In March 2024, it was announced Cellnex Ireland had been acquired by the Boca Raton, Florida-headquartered wireless infrastructure operator, Phoenix Tower International for €971 million.

Cellnex no longer operates in Ireland.

=== Cellnex Poland ===

In October 2020 Cellnex bought passive infrastructure from P4 (PLAY) later in February 2021 Cellnex bought passive and active infrastructure from Polkomtel Infrastruktura (PLUS GSM).

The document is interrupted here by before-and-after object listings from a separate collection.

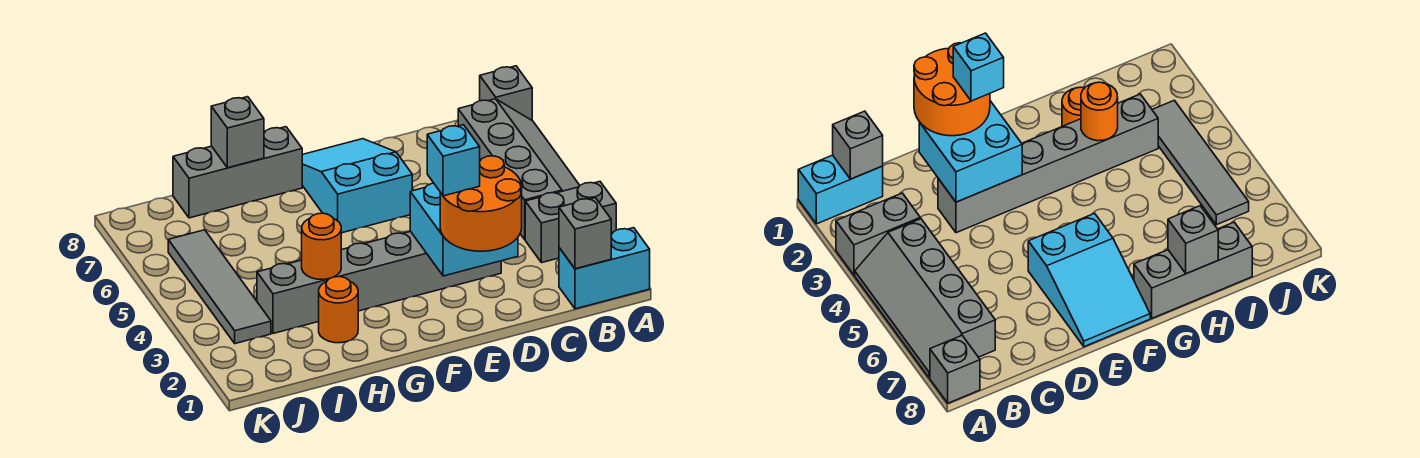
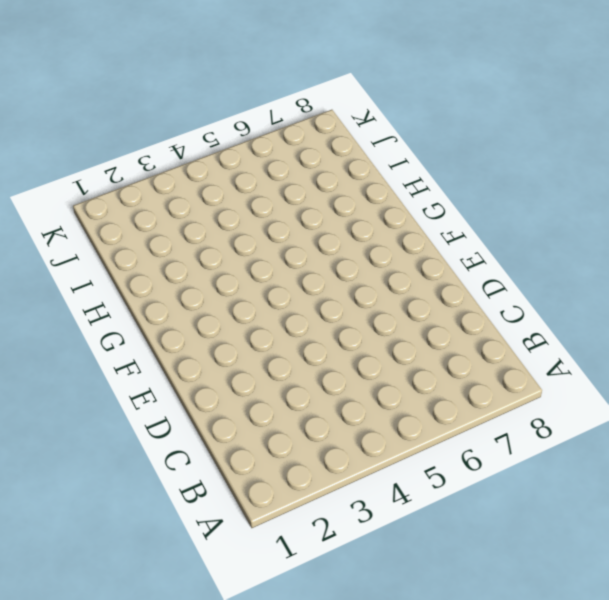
none -> cyan brick A1:B1 level 1
none -> grey brick A3:B3 level 1
none -> grey slope A4:B7 level 1 top B

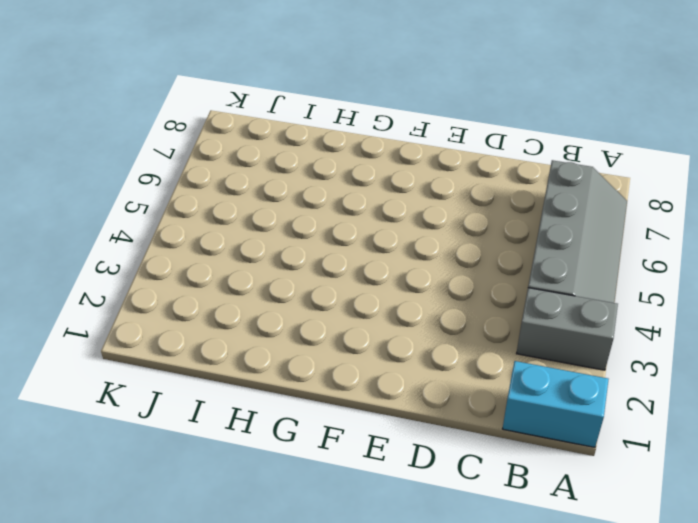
none -> grey brick A8 level 1
none -> grey brick D3:I3 level 1
none -> cyan slope E6:F8 level 1 top 6

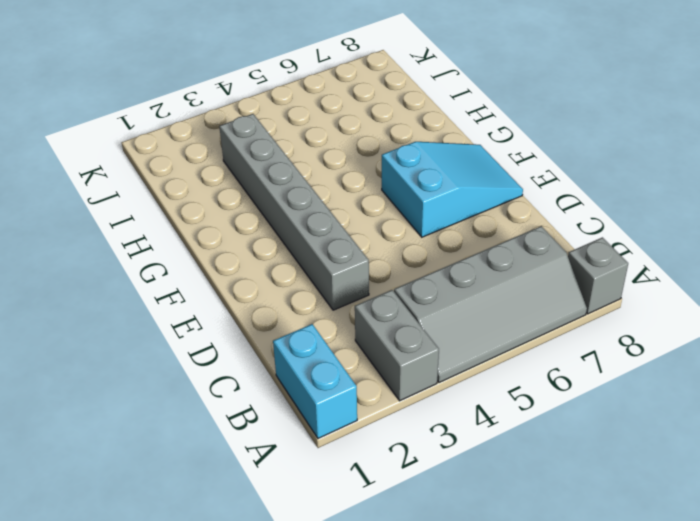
none -> grey brick G8:I8 level 1
none -> orange round brick H2 level 1
none -> grey tile J3:J6 level 1

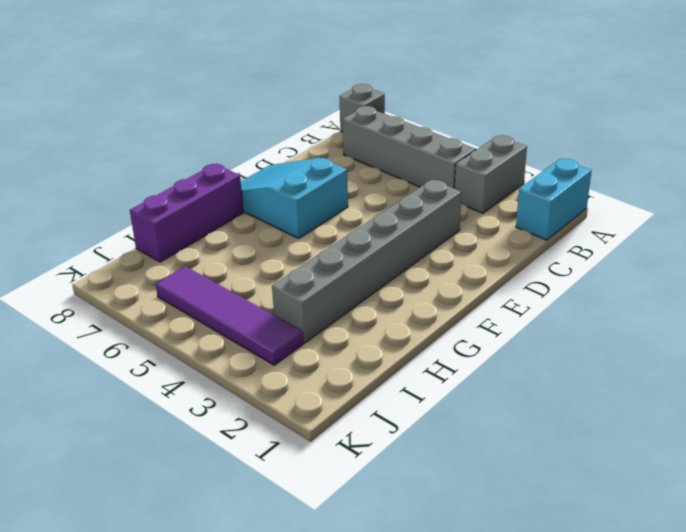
purple brick G8:I8 level 1 -> grey brick G8:I8 level 1
purple tile J3:J6 level 1 -> grey tile J3:J6 level 1
none -> orange round brick H2 level 1
none -> grey brick B1 level 2
none -> cyan brick D2:E3 level 2

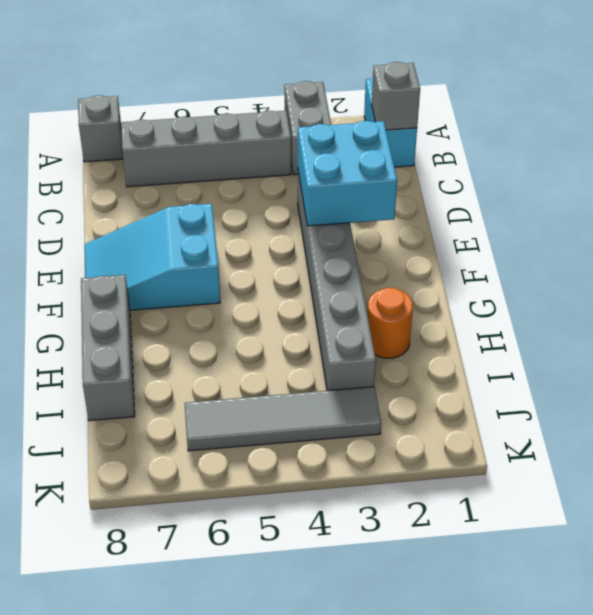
none -> orange round brick H3 level 2
none -> grey brick H8 level 2
none -> orange round brick D1:E2 level 3

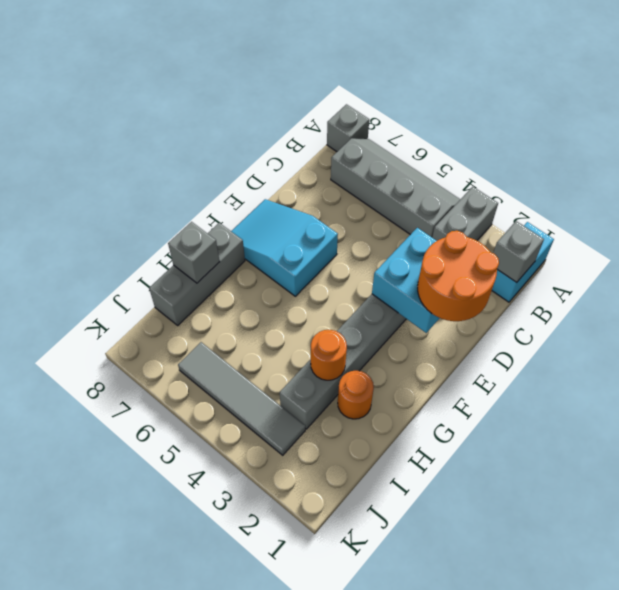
none -> cyan brick E2 level 4

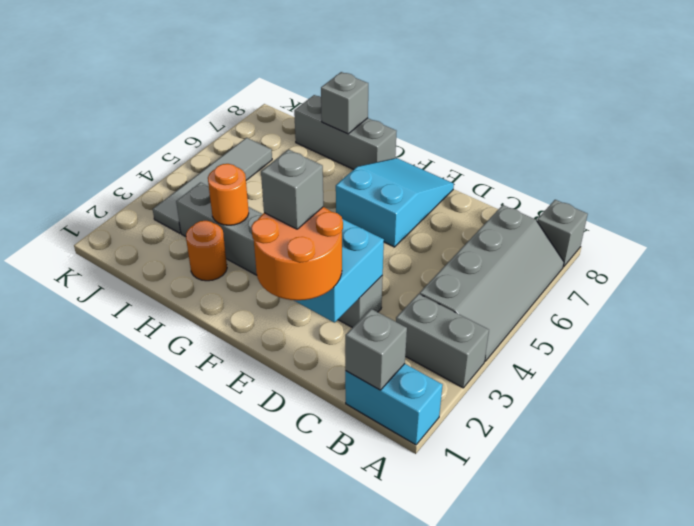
grey brick E2 level 4 -> cyan brick E2 level 4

By the end of 2025, Cellnex has a network of 17,592 sites in Poland.

=== Cellnex Portugal ===

Cellnex operates in the Portuguese market managing 6,762 sites by the end of 2025.

=== Cellnex Sweden ===

Cellnex entered the Swedish market through the acquisition of telecom tower assets from CK Hutchison as part of a multi-country transaction completed between 2020 and 2022. By the end of 2025, the company operates 3,575 sites in Sweden.

=== Cellnex Denmark ===

Just as occurred with Cellnex's presence in Sweden, Cellnex entered Danish market through the tower acquisitions agreement with CK Hutchison. By the end of 2025, Cellnex operates 1,732 sites in the country.